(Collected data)
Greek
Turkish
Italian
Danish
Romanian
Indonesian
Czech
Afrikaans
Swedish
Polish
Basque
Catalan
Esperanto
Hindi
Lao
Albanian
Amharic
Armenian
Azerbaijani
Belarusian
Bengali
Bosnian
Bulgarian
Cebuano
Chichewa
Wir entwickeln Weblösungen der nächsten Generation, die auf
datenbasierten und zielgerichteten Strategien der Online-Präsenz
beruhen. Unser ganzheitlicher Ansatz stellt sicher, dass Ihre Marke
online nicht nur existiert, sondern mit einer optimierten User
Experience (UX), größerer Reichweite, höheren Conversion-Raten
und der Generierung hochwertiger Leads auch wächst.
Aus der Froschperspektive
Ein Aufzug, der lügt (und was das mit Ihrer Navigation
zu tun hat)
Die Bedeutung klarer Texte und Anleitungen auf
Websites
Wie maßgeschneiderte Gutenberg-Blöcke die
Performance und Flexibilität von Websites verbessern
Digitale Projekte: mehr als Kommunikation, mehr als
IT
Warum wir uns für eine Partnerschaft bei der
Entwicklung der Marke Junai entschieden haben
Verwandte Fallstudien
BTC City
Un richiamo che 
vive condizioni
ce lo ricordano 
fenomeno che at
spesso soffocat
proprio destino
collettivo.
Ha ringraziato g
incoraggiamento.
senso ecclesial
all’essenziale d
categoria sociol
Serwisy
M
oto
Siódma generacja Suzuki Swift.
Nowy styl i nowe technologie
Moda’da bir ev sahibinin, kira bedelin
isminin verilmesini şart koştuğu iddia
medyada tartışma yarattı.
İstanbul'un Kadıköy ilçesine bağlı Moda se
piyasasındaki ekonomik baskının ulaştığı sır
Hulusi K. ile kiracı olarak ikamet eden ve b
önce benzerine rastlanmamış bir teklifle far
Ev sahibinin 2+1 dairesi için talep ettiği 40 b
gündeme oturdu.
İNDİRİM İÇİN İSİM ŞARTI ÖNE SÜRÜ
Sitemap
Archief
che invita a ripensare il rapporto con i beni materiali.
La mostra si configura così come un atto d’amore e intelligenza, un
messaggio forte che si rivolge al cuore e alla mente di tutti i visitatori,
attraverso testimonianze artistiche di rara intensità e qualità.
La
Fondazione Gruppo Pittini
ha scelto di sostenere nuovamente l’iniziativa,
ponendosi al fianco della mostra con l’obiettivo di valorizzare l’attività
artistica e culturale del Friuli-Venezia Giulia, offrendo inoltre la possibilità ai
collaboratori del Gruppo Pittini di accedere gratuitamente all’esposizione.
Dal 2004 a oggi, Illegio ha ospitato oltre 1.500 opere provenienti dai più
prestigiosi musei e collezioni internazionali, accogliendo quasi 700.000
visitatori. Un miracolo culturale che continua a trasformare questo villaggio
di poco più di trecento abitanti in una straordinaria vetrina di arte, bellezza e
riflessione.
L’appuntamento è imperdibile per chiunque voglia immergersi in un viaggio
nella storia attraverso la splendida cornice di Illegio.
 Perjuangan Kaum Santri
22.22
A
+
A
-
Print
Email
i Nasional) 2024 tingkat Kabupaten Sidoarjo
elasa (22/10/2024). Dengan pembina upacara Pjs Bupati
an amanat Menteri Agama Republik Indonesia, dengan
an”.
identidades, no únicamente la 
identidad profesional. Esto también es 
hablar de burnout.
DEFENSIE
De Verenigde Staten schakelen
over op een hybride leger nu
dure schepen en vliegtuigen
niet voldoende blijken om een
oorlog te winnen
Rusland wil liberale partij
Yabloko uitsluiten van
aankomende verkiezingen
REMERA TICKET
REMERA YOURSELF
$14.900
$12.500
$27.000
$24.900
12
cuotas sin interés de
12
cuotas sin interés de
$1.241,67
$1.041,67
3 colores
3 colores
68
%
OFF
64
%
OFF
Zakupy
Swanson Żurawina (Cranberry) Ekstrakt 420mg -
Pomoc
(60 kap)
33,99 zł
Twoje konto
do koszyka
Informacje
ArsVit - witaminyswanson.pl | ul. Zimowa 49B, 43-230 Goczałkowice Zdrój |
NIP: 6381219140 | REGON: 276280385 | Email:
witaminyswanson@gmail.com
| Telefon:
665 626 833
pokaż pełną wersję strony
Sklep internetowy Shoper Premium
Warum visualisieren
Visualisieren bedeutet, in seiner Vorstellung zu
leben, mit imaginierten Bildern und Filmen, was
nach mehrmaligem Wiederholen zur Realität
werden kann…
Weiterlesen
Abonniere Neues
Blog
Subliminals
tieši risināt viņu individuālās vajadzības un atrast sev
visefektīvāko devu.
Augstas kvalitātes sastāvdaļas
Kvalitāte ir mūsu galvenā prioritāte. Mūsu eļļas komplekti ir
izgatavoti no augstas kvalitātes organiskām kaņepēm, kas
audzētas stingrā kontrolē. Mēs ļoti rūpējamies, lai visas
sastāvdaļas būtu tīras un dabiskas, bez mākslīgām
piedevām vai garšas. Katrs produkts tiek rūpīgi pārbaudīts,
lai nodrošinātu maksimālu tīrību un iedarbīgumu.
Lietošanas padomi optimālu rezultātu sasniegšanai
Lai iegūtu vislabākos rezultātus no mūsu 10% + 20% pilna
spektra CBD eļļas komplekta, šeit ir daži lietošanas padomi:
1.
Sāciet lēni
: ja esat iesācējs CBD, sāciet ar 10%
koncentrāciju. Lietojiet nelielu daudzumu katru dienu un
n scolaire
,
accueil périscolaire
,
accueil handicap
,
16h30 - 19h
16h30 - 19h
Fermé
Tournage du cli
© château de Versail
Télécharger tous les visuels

# DIRECTIONS:
Go through the entries and filter for lines holding the word "culturale"; copy each match.

# RESPONSE TO THIS TASK:
artistica e culturale del Friuli-Venezia Giulia, offrendo inoltre la possibilità ai
visitatori. Un miracolo culturale che continua a trasformare questo villaggio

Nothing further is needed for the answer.